Summer hikes are a great way to exercise, enjoy the outdoors, and spend time with your dog. But, this might not be the right activity for young puppies because traversing the rough terrain can harm growing their bones. You should also take caution with older dogs who might not be able to maintain your pace. And, don’t hike with any dog on extremely hot days as they could overheat too easily.
The following precautions will help ensure a safe hike:
-Speak to your vet about flea and tick preventative medication for your pup. You can also spray your dog’s coat with a pet-safe insect repellent like Wondercide, which is made with natural products like essential oils.
-As mosquitoes are an inevitable part of summer, don’t forget about heartworm medication, too.
-After a hike, perform a thorough examination of your dog’s entire body to check for ticks. Don’t forget to look between your dog’s toes, inside their ears, and under their tail.
-Check your dog’s fur for debris like burrs and foxtails. The barbed seeds of foxtails and some other long grasses can burrow right into your dog’s skin, so it’s important to remove them as soon as possible.
-Consider fitting your dog with booties to protect their paws from sharp rocks and hot terrain.
-Bring water and a portable dish so you can offer your dog frequent drinks. This will prevent dehydration and minimize the risk of your dog drinking from ponds or puddles which could be contaminated with bacteria or pathogens.
A day at the beach is exciting for your dog, but also potentially dangerous. Even an afternoon around the backyard pool requires certain precautions. Not all dogs can swim! Some are natural doggy paddlers, like the Labrador retriever, but others dislike the water. Still others, like the bulldog or the dachshund, aren’t physically suited to swimming. These breeds may need the help of a life jacket to enjoy the water.

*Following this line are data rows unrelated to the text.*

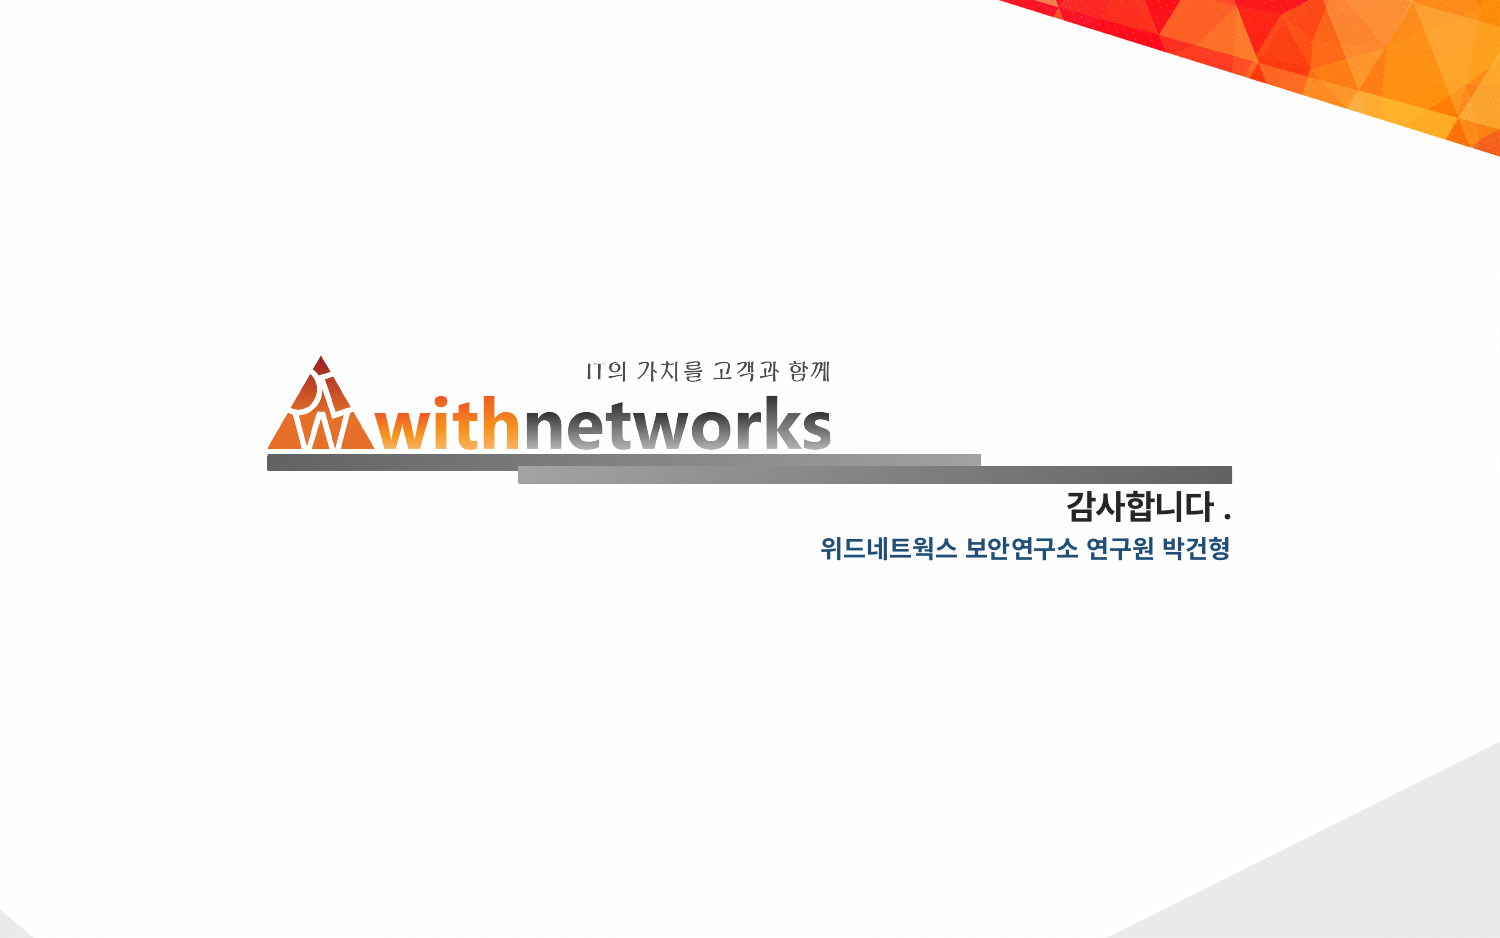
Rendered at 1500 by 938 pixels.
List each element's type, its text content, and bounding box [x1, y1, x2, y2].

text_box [267, 454, 1233, 484]
picture [0, 0, 1500, 938]
text_box 위드네트웍스 보안연구소 연구원 박건형 [753, 536, 1233, 564]
title 감사합니다. [396, 490, 1233, 550]
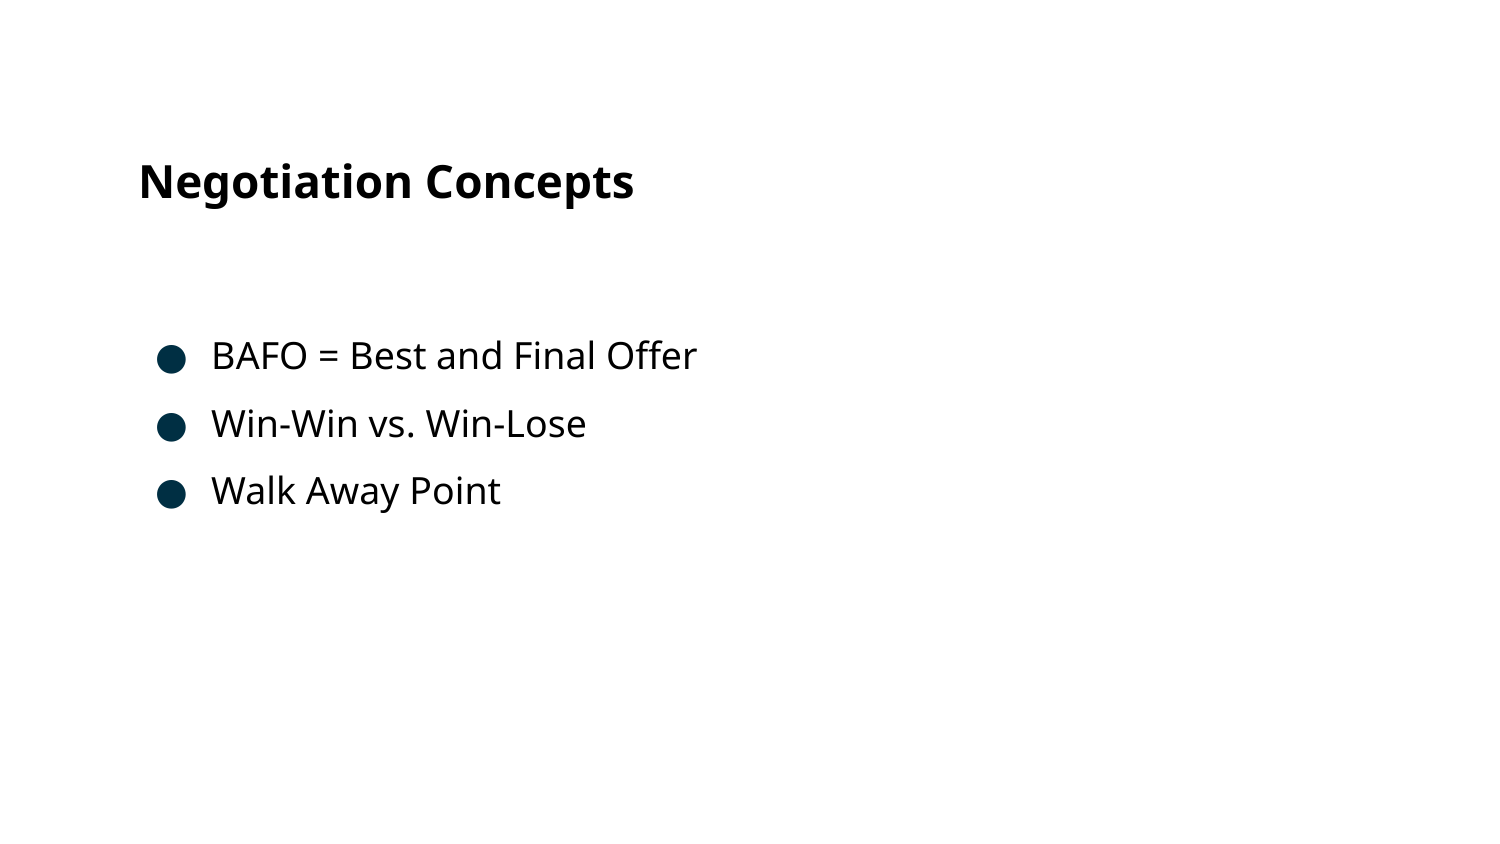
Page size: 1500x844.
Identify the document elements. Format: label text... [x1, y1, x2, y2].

title Negotiation Concepts [123, 137, 1377, 219]
text_box BAFO = Best and Final Offer Win-Win vs. Win-Lose Walk Away Point [121, 295, 1086, 707]
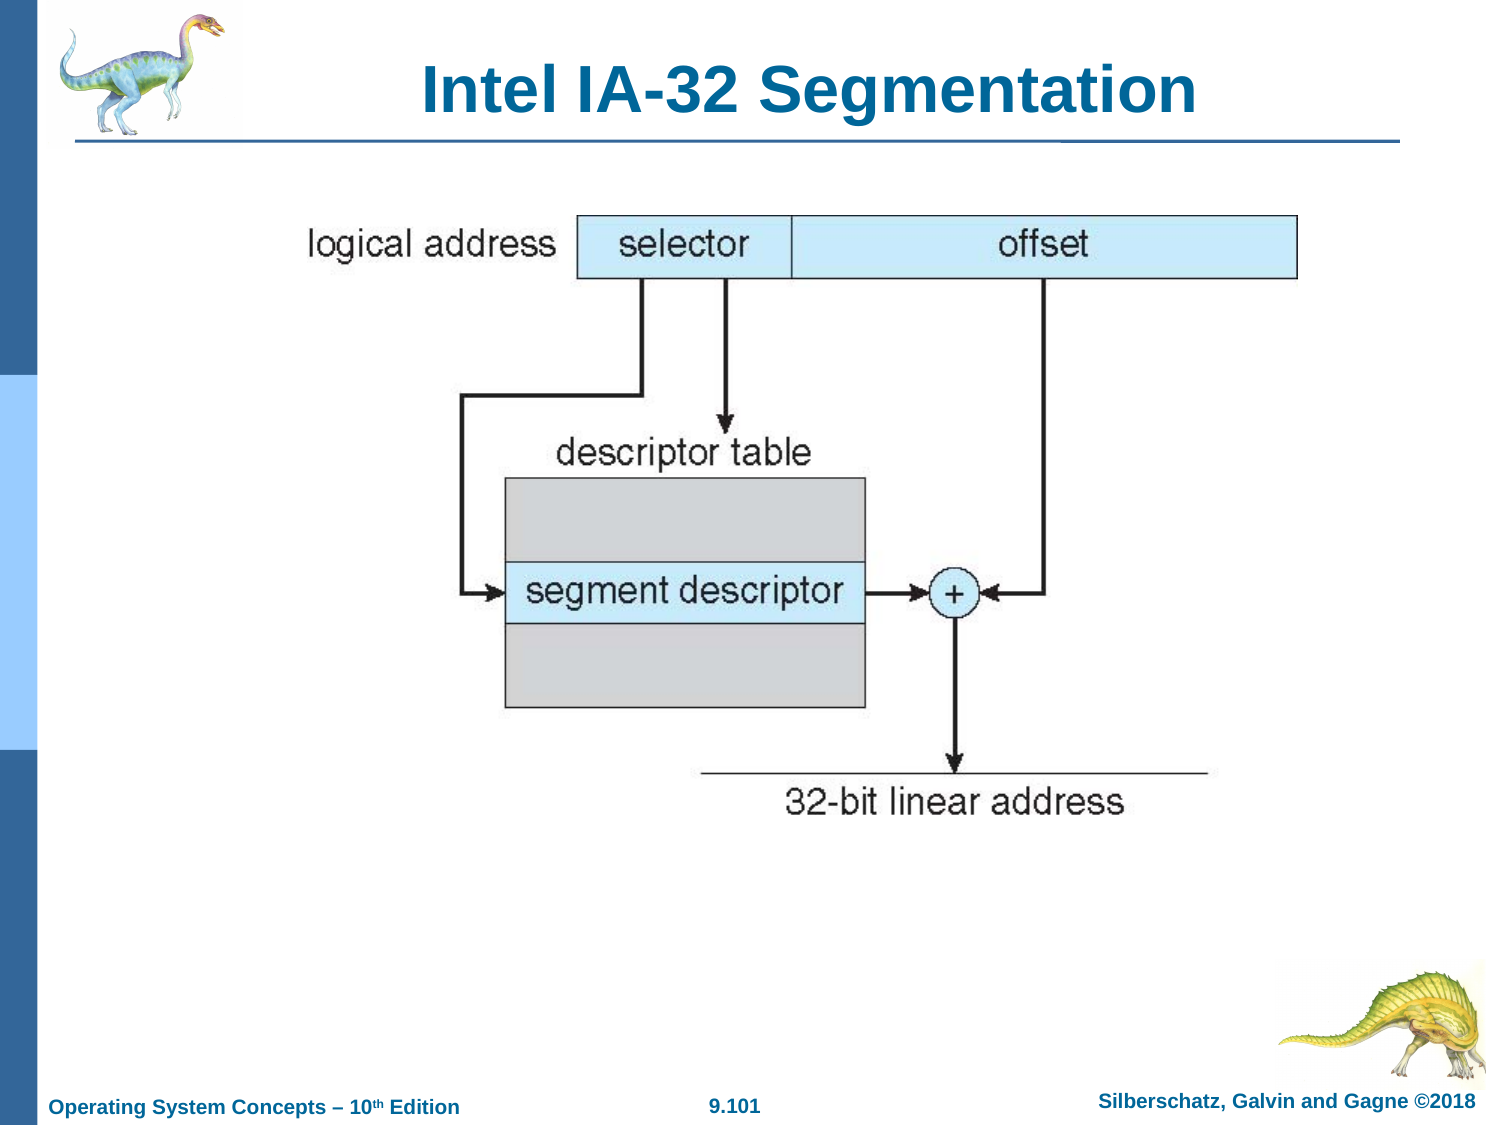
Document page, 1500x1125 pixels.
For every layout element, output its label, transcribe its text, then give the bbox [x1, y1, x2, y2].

picture [307, 215, 1298, 824]
picture [46, 0, 243, 149]
title Intel IA-32 Segmentation [196, 38, 1425, 134]
picture [1275, 959, 1486, 1090]
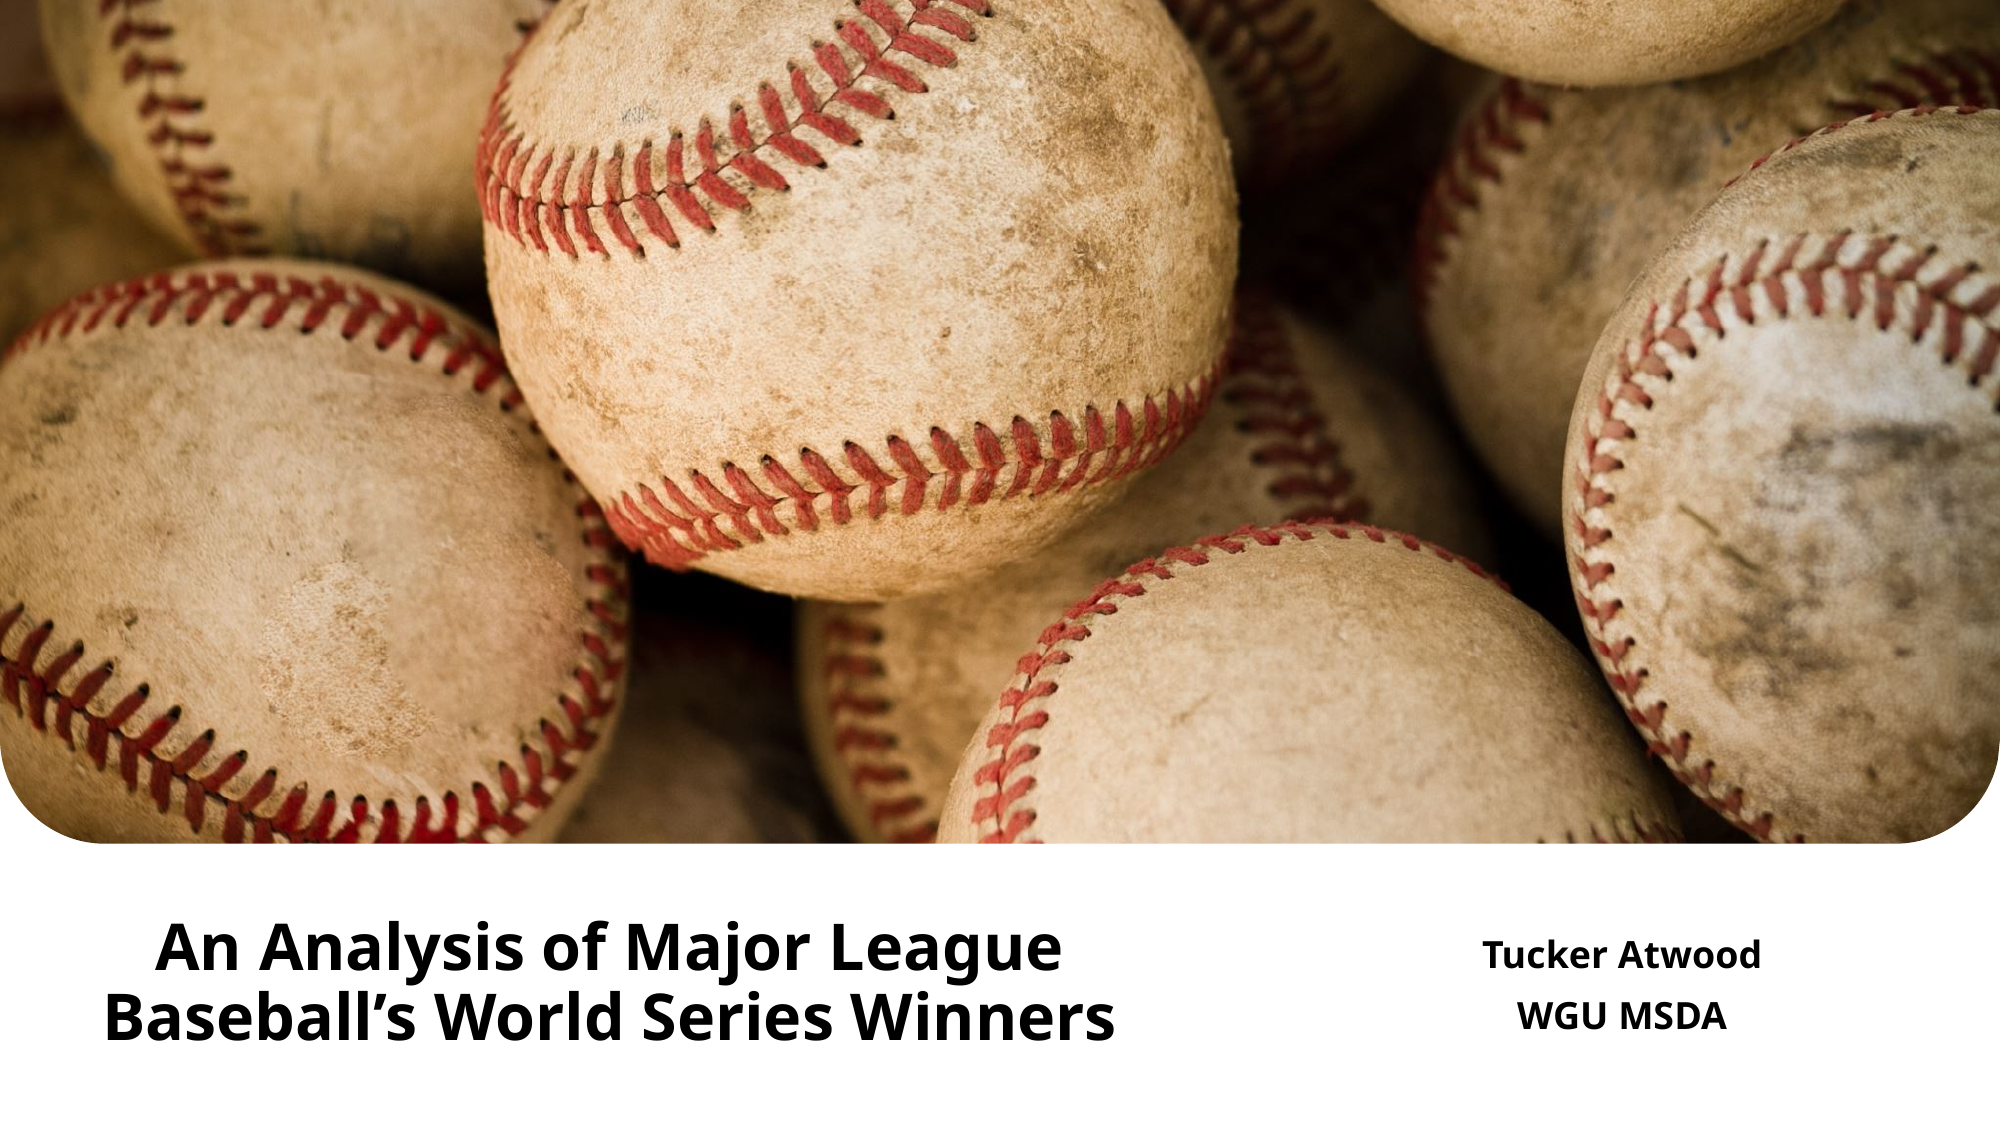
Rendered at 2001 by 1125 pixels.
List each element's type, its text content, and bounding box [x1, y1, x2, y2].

title An Analysis of Major League Baseball’s World Series Winners [50, 874, 1169, 1094]
subtitle Tucker Atwood WGU MSDA [1331, 899, 1914, 1074]
picture [0, 0, 2000, 845]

These tips will help your dog enjoy a day at the beach or pool:
-Encourage your dog to go at their own pace and use a life vest if they need an extra boost of confidence while learning. Never force your dog to swim. Your dog could panic, gulp water, or even drown. It can also put your dog off water forever.
-Keep swimming sessions short to prevent your dog from swallowing too much water while they swim.
-Always supervise your dog in the water. When they’re having fun, they can easily overdo it. Swimming can be exhausting, and they might find themselves too tired to make it back to shore or out of the pool.
-Teach your dog where to enter and exit your pool, either at the steps or at a ramp.
-If your dog is swimming in the ocean, be mindful of currents or strong waves.
-Prevent your dog from drinking salt water because too much is toxic. Offer fresh, clean water regularly to keep them hydrated and minimize their desire to drink while they’re swimming or wading.
-Limit your dog’s activity on the sand because it can damage their paw pads. Plus, running on sand is a challenging exercise. If your dog isn’t used to heavy activity, they can suffer an injury like a pulled tendon.
You and your pup have a lot to look forward to this summer. If you keep our warm weather safety tips in mind, your adventures will involve a trip to the outdoors instead of the emergency vet. We hope you have a fabulous summer with your pup full of sunshine, fun, and happy tail wags!